The present invention relates to a collimator lens for an optical fiber, which is adapted to convert divergent lights radiated from a light emitting end face of the optical fiber into a parallel luminous flux.
Utilized as light transmittive optical fiber sensor, light reflective type optical fiber sensor and light bifurcation device are a device including an optical fiber and a collimator lens attached to a light emitting end face of the optical fiber to convert divergent lights radiated from the light emitting end face of the optical fiber into a parallel luminous flux. In the device, the collimator lens is mounted on the light emitting end face of the optical fiber.
According to the collimator lens used in the conventional device, as shown in FIG. 1, a convex lens 22 formed of glass or transparent plastic material is disposed so as to position a light emitting end face of an optical fiber 21 at a focal point 23 of the convex lens 22.
Another type of the conventional device is shown in FIG. 2, wherein a rod lens 32 is disposed which has convergent distribution of refractive index, and a light emitting end face of an optical a fiber 31 is positioned at one end face of the rod lens 32. The latter type is disclosed in Japanese patent application laid open No. 59-38706. In these devices, parallel light 33 is provided at the end of the collimator lens, such as the convex lens 22 and the rod lens 32.
In the collimator for the optical fiber employing the convex lens 22 formed of transparent material such as glass and plastic material as a collimator lens shown in the firstly described conventional device with reference to FIG. 1, it is necessary to provide sufficient efficiency to convert divergent light beam radiated from the optical fiber end into parallel light beam by way of the collimator lens 22. For this purpose, the collimator lens 22 should be a convex lens subjected to highly precise machining. Accordingly, the resultant lens becomes costly. Further, it is also necessary to precisely control an angle of arrangement of the highly processed collimator lens, the position of the focal point thereof, the position of the light emitting end face of the optical fiber, and angular positional relationship therebetween. If these relative arrangements are not precisely provided, it would be impossible to provide parallel light beams.
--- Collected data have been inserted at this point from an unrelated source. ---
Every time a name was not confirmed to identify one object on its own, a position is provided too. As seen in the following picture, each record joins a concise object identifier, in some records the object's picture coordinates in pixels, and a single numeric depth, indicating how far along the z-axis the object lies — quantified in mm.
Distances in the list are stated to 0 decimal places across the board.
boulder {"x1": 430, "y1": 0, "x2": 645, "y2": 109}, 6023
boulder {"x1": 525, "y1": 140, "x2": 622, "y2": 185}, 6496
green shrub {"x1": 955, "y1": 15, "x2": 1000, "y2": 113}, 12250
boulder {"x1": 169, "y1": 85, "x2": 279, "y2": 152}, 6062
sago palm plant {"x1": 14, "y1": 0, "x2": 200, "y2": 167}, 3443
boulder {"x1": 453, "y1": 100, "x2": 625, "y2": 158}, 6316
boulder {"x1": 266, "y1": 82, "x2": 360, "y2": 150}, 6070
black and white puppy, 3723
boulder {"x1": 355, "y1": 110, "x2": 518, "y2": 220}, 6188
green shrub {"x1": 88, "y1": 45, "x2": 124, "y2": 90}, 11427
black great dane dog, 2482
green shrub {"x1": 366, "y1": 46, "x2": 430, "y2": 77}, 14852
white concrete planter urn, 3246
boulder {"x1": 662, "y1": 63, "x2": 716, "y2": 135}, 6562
Further, according to the second type of the conventional optical fiber collimator shown in FIG. 2, wherein employed is the rod lens 32 as a collimator lens having convergent type distribution of refractive index, the rod lens has a diameter not more than about 2 mm, otherwise the rod lens does not provide precise refractive index distribution. Therefore, the second type is not available for wide utility. .Moreover, since the rod lens having convergent refractive index distribution has small diameter, high technique is required for axial alignment between the rod lens axis and the light axis at the light emitting end face of the optical fiber. If the axes are offset from each other, it would be impossible to provide precise parallel light, moreover, the conventional rod lens cannot necessarily give enough numerical aperture (NA) to be adapted to the high NA optical fiber such as plastic optical fiber so that the conversion from the divergent light to a parallel luminous flux cannot be performed sufficiently.